Previous: Chapter 5. Adiabatic Flame Temperature
Ilya Prigogine’s quote from his 1977 Nobel lecture is a good starting point to complete our discussion of classical thermodynamics:
‘let us emphasize that one hundred fifty years after its formulation, the second law of thermodynamics still appears more as a program than a well defined theory in the usual sense, as nothing precise (except the sign) is said about the entropy production. Even the range of validity of this inequality is left unspecified. This is one of the main reasons why the applications of thermodynamics were essentially limited to equilibrium.’
Above Prigogine discusses thermodynamics of irreversible processes (non-equilibrium thermodynamics). He talks about a unified theory in which classical thermodynamics is a special case. However, such an ideal has not been reached yet – at present there are different variants of non-equilibrium thermodynamics. Therefore, I consider classical thermodynamics and non-equilibrium thermodynamics as distinct theories. The main difference is related to the absence of explicit time in classical thermodynamics. Time in the explicit form belongs to transport processes in continuum mechanics; non-equilibrium thermodynamics combines these equations with the Clausius inequality, leading to the entropy production.

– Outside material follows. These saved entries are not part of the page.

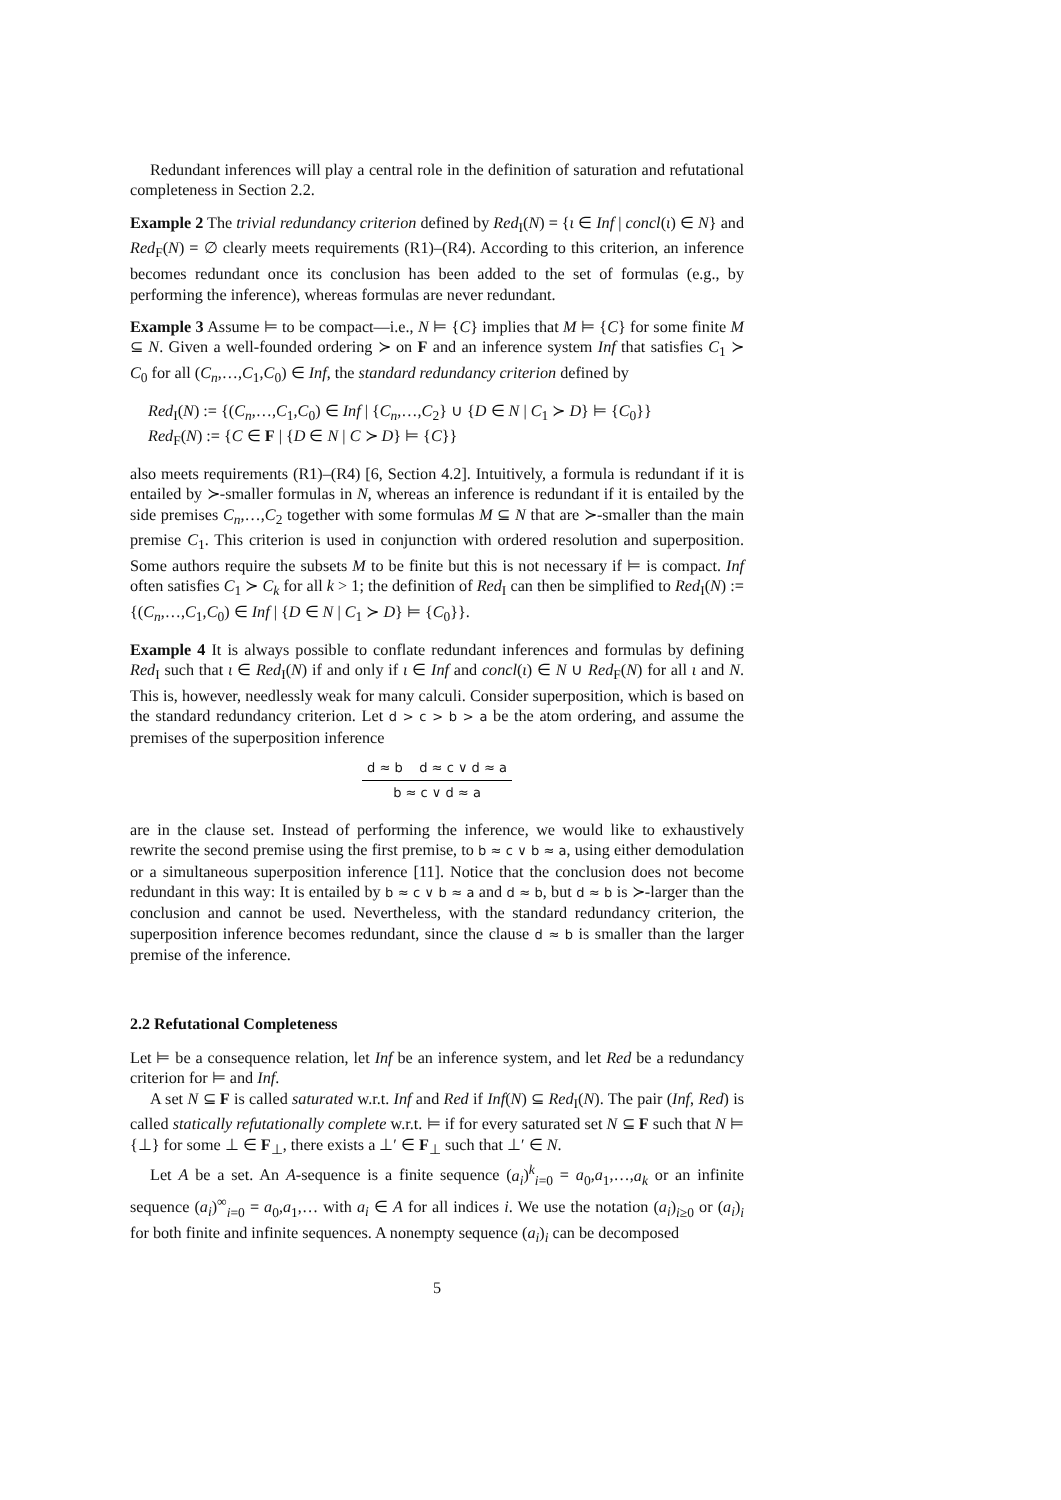Redundant inferences will play a central role in the definition of saturation and refutational completeness in Section 2.2.
Example 2 The trivial redundancy criterion defined by Red<sub>I</sub>(N) = {ι ∈ Inf | concl(ι) ∈ N} and Red<sub>F</sub>(N) = ∅ clearly meets requirements (R1)–(R4). According to this criterion, an inference becomes redundant once its conclusion has been added to the set of formulas (e.g., by performing the inference), whereas formulas are never redundant.
Example 3 Assume ⊨ to be compact—i.e., N ⊨ {C} implies that M ⊨ {C} for some finite M ⊆ N. Given a well-founded ordering ≻ on F and an inference system Inf that satisfies C<sub>1</sub> ≻ C<sub>0</sub> for all (C<sub>n</sub>,…,C<sub>1</sub>,C<sub>0</sub>) ∈ Inf, the standard redundancy criterion defined by
Red<sub>I</sub>(N) := {(C<sub>n</sub>,…,C<sub>1</sub>,C<sub>0</sub>) ∈ Inf | {C<sub>n</sub>,…,C<sub>2</sub>} ∪ {D ∈ N | C<sub>1</sub> ≻ D} ⊨ {C<sub>0</sub>}}
Red<sub>F</sub>(N) := {C ∈ F | {D ∈ N | C ≻ D} ⊨ {C}}
also meets requirements (R1)–(R4) [6, Section 4.2]. Intuitively, a formula is redundant if it is entailed by ≻-smaller formulas in N, whereas an inference is redundant if it is entailed by the side premises C<sub>n</sub>,…,C<sub>2</sub> together with some formulas M ⊆ N that are ≻-smaller than the main premise C<sub>1</sub>. This criterion is used in conjunction with ordered resolution and superposition. Some authors require the subsets M to be finite but this is not necessary if ⊨ is compact. Inf often satisfies C<sub>1</sub> ≻ C<sub>k</sub> for all k > 1; the definition of Red<sub>I</sub> can then be simplified to Red<sub>I</sub>(N) := {(C<sub>n</sub>,…,C<sub>1</sub>,C<sub>0</sub>) ∈ Inf | {D ∈ N | C<sub>1</sub> ≻ D} ⊨ {C<sub>0</sub>}}.
Example 4 It is always possible to conflate redundant inferences and formulas by defining Red<sub>I</sub> such that ι ∈ Red<sub>I</sub>(N) if and only if ι ∈ Inf and concl(ι) ∈ N ∪ Red<sub>F</sub>(N) for all ι and N. This is, however, needlessly weak for many calculi. Consider superposition, which is based on the standard redundancy criterion. Let d > c > b > a be the atom ordering, and assume the premises of the superposition inference
d ≈ b d ≈ c ∨ d ≈ a
b ≈ c ∨ d ≈ a
are in the clause set. Instead of performing the inference, we would like to exhaustively rewrite the second premise using the first premise, to b ≈ c ∨ b ≈ a, using either demodulation or a simultaneous superposition inference [11]. Notice that the conclusion does not become redundant in this way: It is entailed by b ≈ c ∨ b ≈ a and d ≈ b, but d ≈ b is ≻-larger than the conclusion and cannot be used. Nevertheless, with the standard redundancy criterion, the superposition inference becomes redundant, since the clause d ≈ b is smaller than the larger premise of the inference.
2.2 Refutational Completeness
Let ⊨ be a consequence relation, let Inf be an inference system, and let Red be a redundancy criterion for ⊨ and Inf.
A set N ⊆ F is called saturated w.r.t. Inf and Red if Inf(N) ⊆ Red<sub>I</sub>(N). The pair (Inf, Red) is called statically refutationally complete w.r.t. ⊨ if for every saturated set N ⊆ F such that N ⊨ {⊥} for some ⊥ ∈ F<sub>⊥</sub>, there exists a ⊥′ ∈ F<sub>⊥</sub> such that ⊥′ ∈ N.
Let A be a set. An A-sequence is a finite sequence (a<sub>i</sub>)<sup>k</sup><sub>i=0</sub> = a<sub>0</sub>,a<sub>1</sub>,…,a<sub>k</sub> or an infinite sequence (a<sub>i</sub>)<sup>∞</sup><sub>i=0</sub> = a<sub>0</sub>,a<sub>1</sub>,… with a<sub>i</sub> ∈ A for all indices i. We use the notation (a<sub>i</sub>)<sub>i≥0</sub> or (a<sub>i</sub>)<sub>i</sub> for both finite and infinite sequences. A nonempty sequence (a<sub>i</sub>)<sub>i</sub> can be decomposed
5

The term ‘non-equilibrium state’ has a wide range of meanings; it is better to speak of a hierarchy of non-equilibrium states, and therefore it is important to more precisely define what is meant by a non-equilibrium state in a particulate case. Examples will be given that demonstrate the relativity of the terms ‘equilibrium’ and ‘non-equilibrium state’. The consideration of statistical mechanics in the following part of the book expands the hierarchy of non-equilibrium states, including non-equilibrium states beyond those found in continuum mechanics.

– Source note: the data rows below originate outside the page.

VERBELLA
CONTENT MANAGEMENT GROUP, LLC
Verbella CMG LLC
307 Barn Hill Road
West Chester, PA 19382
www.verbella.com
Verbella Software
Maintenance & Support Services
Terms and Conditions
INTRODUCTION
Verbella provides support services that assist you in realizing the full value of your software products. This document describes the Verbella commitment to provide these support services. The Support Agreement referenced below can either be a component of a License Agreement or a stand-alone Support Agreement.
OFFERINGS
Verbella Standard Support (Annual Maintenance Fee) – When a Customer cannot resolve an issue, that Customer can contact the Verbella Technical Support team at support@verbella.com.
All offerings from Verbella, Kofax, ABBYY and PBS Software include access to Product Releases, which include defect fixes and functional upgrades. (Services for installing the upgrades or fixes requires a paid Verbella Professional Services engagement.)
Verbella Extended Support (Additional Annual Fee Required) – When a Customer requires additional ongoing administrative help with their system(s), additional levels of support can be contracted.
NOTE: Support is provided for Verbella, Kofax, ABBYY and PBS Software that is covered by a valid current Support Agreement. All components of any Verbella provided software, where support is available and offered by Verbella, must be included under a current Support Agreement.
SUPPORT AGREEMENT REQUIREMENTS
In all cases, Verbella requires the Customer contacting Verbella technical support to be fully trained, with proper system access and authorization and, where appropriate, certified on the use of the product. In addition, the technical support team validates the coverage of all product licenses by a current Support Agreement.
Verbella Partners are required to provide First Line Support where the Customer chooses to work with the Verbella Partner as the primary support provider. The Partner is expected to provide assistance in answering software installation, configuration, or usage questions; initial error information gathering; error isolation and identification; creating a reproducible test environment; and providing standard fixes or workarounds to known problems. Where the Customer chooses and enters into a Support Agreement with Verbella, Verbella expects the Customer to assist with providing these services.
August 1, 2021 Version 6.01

We start the discussion with entropy in classical thermodynamics, including non-equilibrium states in discontinuous systems. Classical thermodynamics does not explicitly include time, and thus there is no entropy production. The next step is to include time explicitly – transport processes in continuum mechanics are considered. This gives a transition to non-equilibrium thermodynamics. This way allow us to better understand and correctly position Prigogine’s quote above. The limits of applicability of classical thermodynamics will be examined at the end of the chapter.
- Entropy in classical thermodynamics
- Non-equilibrium states in discontinuous systems
- From temperature field to non-equilibrium thermodynamics
- Limits of applicability of classical thermodynamics
Entropy in classical thermodynamics
The new properties, internal energy and entropy, introduced by the first and second laws of thermodynamics apply to a substance, which in this part of the book is considered as a continuous medium. Therefore, the starting point is that entropy, internal energy, and the derived properties — enthalpy and Gibbs energy — are properties of substance. Let me remind you of the different thermodynamic phases; in classical thermodynamics, they are considered separately, and the entropy of a system consisting from several phases is the sum of the entropies of all phases. I would like to note that many metaphors of entropy in statistical mechanics detach entropy from the substance; the appearance of insubstantial entropy is a characteristic sign of going beyond thermodynamics.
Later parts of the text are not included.